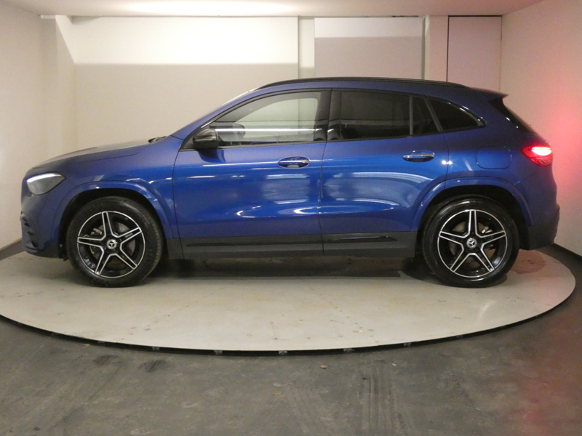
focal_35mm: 43
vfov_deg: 33.6
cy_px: 218
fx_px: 723
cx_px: 291
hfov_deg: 43.9
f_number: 3.7
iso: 1600
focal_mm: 7.8
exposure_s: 1/80
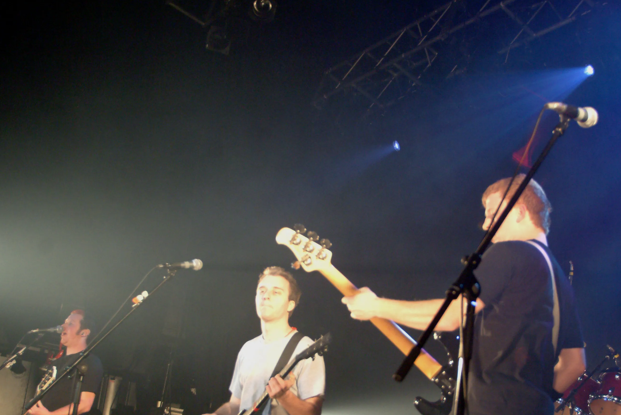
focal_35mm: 52
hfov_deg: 37.9
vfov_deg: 25.7
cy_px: 328
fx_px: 895
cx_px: 405
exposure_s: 1/350
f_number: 3
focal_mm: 21
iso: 800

========================================

Work order
Beginning at the line that contains "vfov_deg: 33.6" and ending at the last line of the data, return each line exactly; no picture belongs in the copy.

Response to this exercise
vfov_deg: 33.6
cy_px: 218
fx_px: 723
cx_px: 291
hfov_deg: 43.9
f_number: 3.7
iso: 1600
focal_mm: 7.8
exposure_s: 1/80
focal_35mm: 52
hfov_deg: 37.9
vfov_deg: 25.7
cy_px: 328
fx_px: 895
cx_px: 405
exposure_s: 1/350
f_number: 3
focal_mm: 21
iso: 800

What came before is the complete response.